100% correct and thank you. No heat issues with this install.


----------



## Too Stroked (Jan 1, 2010)

PeteB4;1094730 said:


> I just picked up a couple of beacons with the cig plugs. Do you think I could fit both cig plugs (one and then the other) through the opening?
> Not sure what you run for a truck, I have a 2000 F350. Don't know how much of a difference that would make on the opening.


If the first one goes through, the second should be no big problem. Make sure you're careful when you re-install the 3rd brake light though. Don't pinch the wires.


----------



## Pirsch (Jun 1, 2007)

ok...here's my 2 cents.. IF you have a truck with the plug in the headliner over the driver seat you CAN go thru the 3rd brake light.

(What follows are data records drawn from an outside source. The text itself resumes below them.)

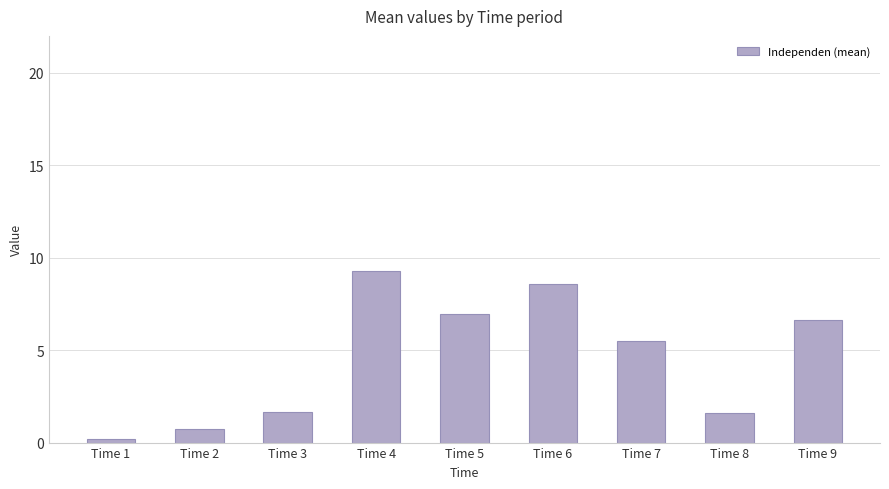

Reading left to right, what are all the values shown in this chart?

Time 1=0.2	Time 2=0.8	Time 3=1.7	Time 4=9.3	Time 5=6.9	Time 6=8.6	Time 7=5.5	Time 8=1.6	Time 9=6.6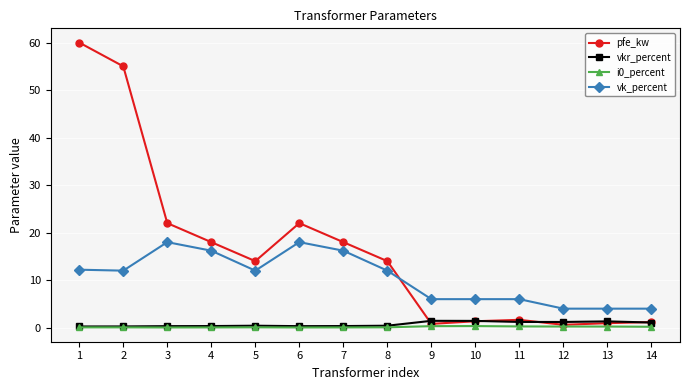

Read the pfe_kw value at 1.

60.0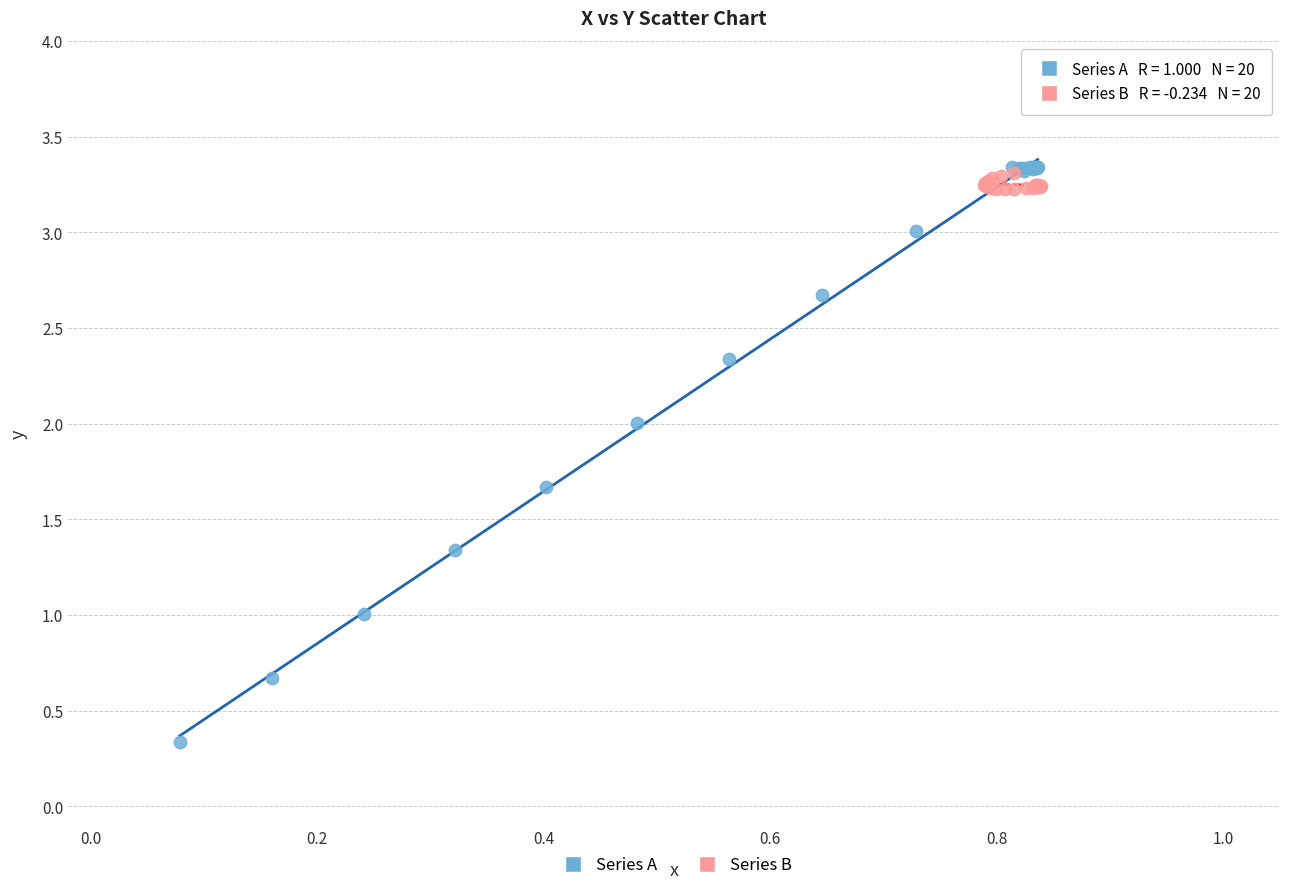

Which series reaches the minimum Y coordinate?

Series A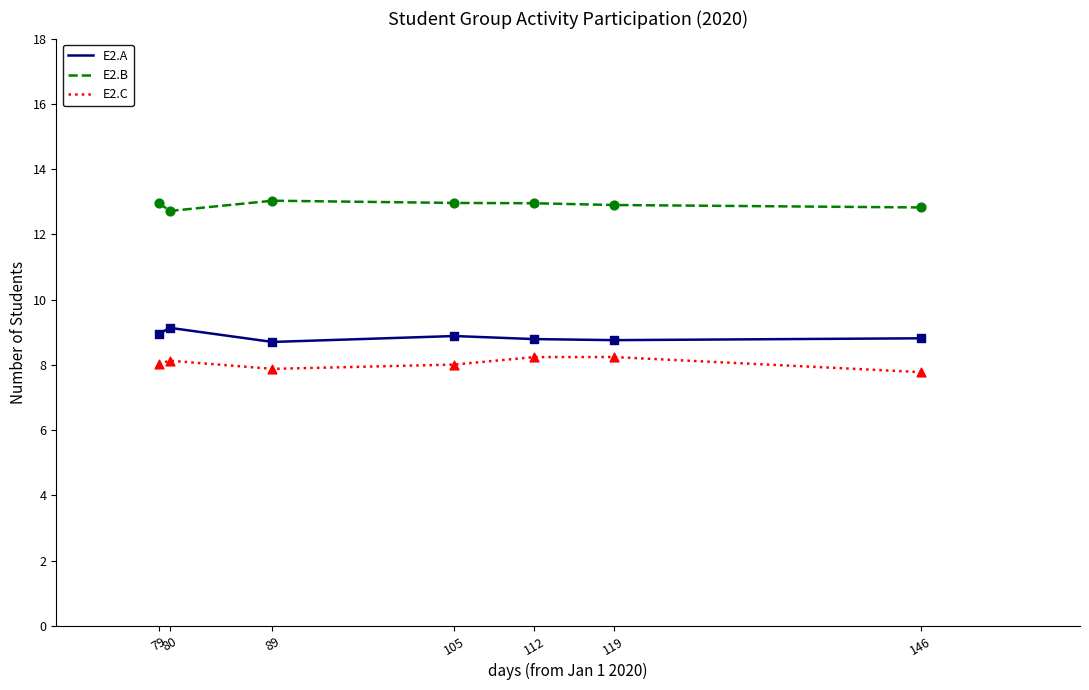

What is the total value across all series at 89?

29.6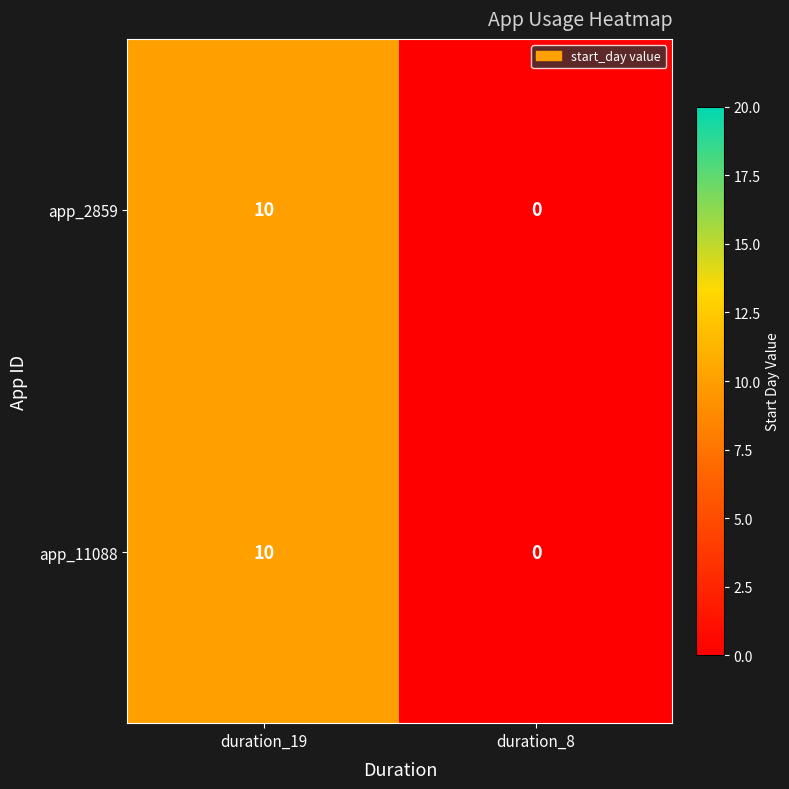

Rank the categories by app_11088 value from lowest to highest.

duration_8, duration_19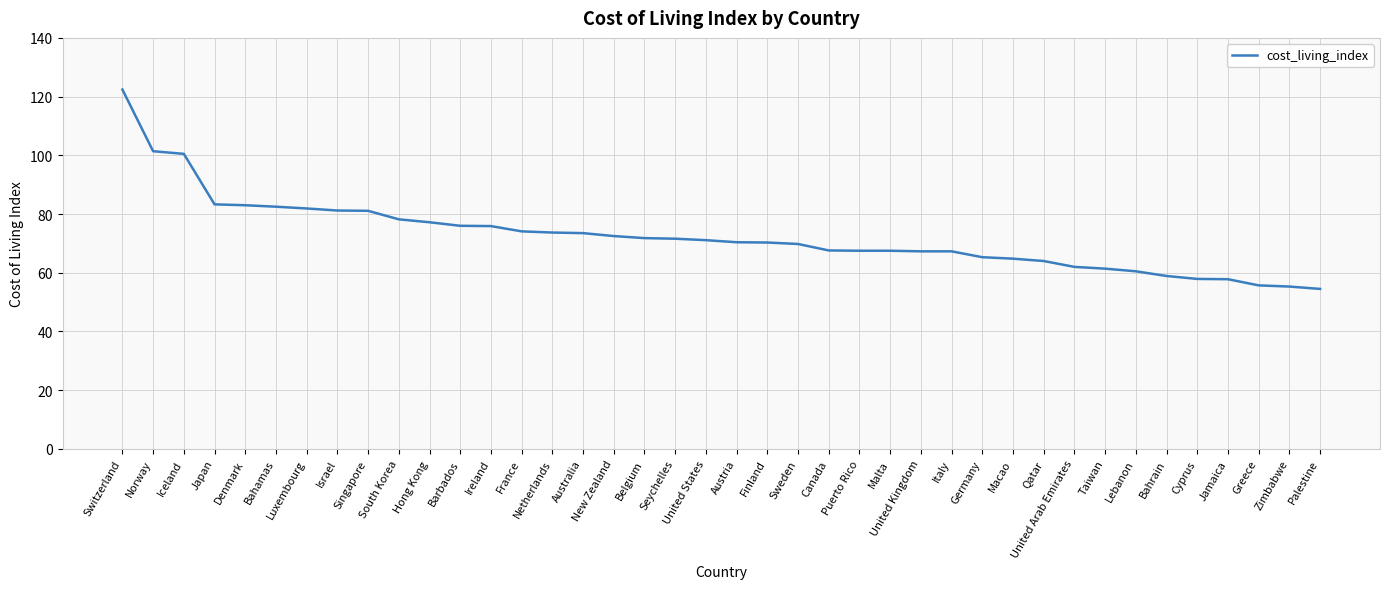

What is the difference between the second highest and minimum values?

46.9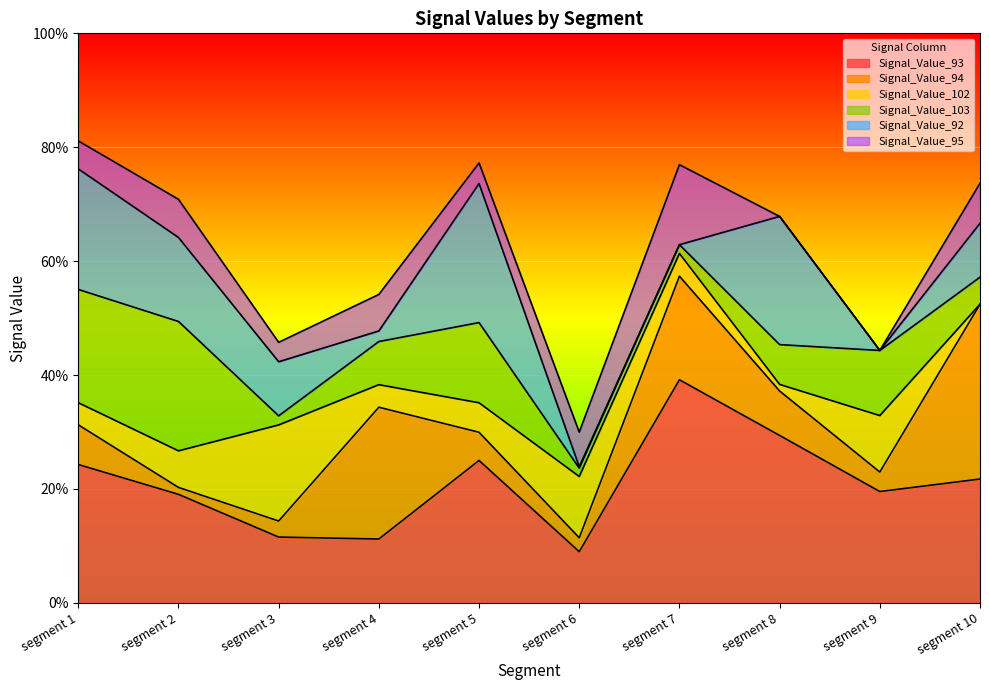

What is the maximum value shown in the chart?

0.4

IS the lightbar going to be Permanant Mount or you using the Magnets... Reguardless if you run the wire down the "A" post and down between the fender and door you'll be ok.. just make sure you put the wire BEHIND the upper door hinge and into the truck behind the molding and kick plate on the side of door panel. 

The others were correct on going under the truck and thru a hole...just make sure you seal up the hole with the wire in it or your going to have a wet floor. 3rd brake light you run the wire under the BOTTOM of the light through the cab to that wire that maybe over the driverside head or just run it to under the molding around the window and around and to the switch or your lighter plug.

IF your just doing temp mount and cigarette plug, just run the wire through the passenger side door jam at the top... The wire should be able to handle it just keep an eye on it. The rubber molding around the door will absorb 95+% of the impact of the door against the wire. 

Good luck with it and when you get done post some pictures of your install.


----------



## massfirefighter (Oct 14, 2008)

gtstang462002;1094612 said:


> If the wires and or connectors are not warming up then there is no reason to worry about them. All you are doing here is doubling the actual strand count inside of the wires. Electricity takes the path of least resistance, and only travels over the outer surface of the copper anyhow. The actual weak spot in any electrical circuit are connection points from start to finish and anywhere in between.


Not to be a dink but incorrect. 
For 60Hz AC in conductor material, the current is concentrated in the outer few centimeters of the cable. 
For DC the conductor's charges are flowing distributed uniformly throughout the material.


----------



## gtstang462002 (Dec 23, 2009)

massfirefighter;1095426 said:


> Not to be a dink but incorrect.
> For 60Hz AC in conductor material, the current is concentrated in the outer few centimeters of the cable.
> For DC the conductor's charges are flowing distributed uniformly throughout the material.


Just because it is on answers.dom doesn't make it so. It really comes down to the atomic level on how electrons move across wire. Different metal's flow electricity at different rates and copper isn't the best conductor out there, it is the most cost efficient metal. The bottom line here is that there is no law against how he ran his wires to power a light bar that probably won't even tap 20 amps. Theories bore me.


----------



## massfirefighter (Oct 14, 2008)

How is copper more cost efficient than compact aluminum? 
12 volts DC uses the whole conductor and that was my point. The coax feeding your antenna uses the outer surface of the copper.
20 years in the electrical business, not answers.com.
Assuming that bar has 55watt lamps, it is probably drawing at least 27 amps with everything on, not including the motors.


----------



## gtstang462002 (Dec 23, 2009)

massfirefighter;1095460 said:


> How is copper more cost efficient than compact aluminum?
> 12 volts DC uses the whole conductor and that was my point. The coax feeding your antenna uses the outer surface of the copper.
> 20 years in the electrical business, not answers.com.


Copper has less resistance per foot than aluminum(under a load). If aluminum was more efficient I guess every auto manufacturer in the world has been using the wrong wire for the last 100+years. I guess my electrical engineering instructor was dead wrong with his instructional theories as well. Your words from your previous post sure do look just like this: http://wiki.answers.com


----------



## massfirefighter (Oct 14, 2008)

I meant copper is not the most cost efficient in general. In a commercial AC environment, up-sizing an aluminum conductor is less than half the cost of running copper conductors. 
Who cares anyway? It's the weekend, no more shop talk.


----------



## gtstang462002 (Dec 23, 2009)

massfirefighter;1095475 said:


> I meant copper is not the most cost efficient in general. In a commercial AC environment, up-sizing an aluminum conductor is less than half the cost of running copper conductors.
> Who cares anyway? It's the weekend, no more shop talk.


Agreed.

10char


----------



## Too Stroked (Jan 1, 2010)

Well gentlemen, as much as I love a lively debate, I figured I'd go out and do some actual measurement. I went over the customer's house (a friend of mine) and we did some experimentation. Using a hand held digital heat gun, I took some baseline readings on the wire bundles. We saw 61.7 degrees on average. We then started the truck and lit everything up. That would be upper level rotators and lower level LEDs. Five minutes later I took readings at the exact same spots. We got 66.3 degrees - before cracking open some 38.1 degree beers. I'm satisfied. Are you?


----------



## massfirefighter (Oct 14, 2008)

Too Stroked;1095578 said:


> before cracking open some 38.1 degree beers. I


Amen to that!


----------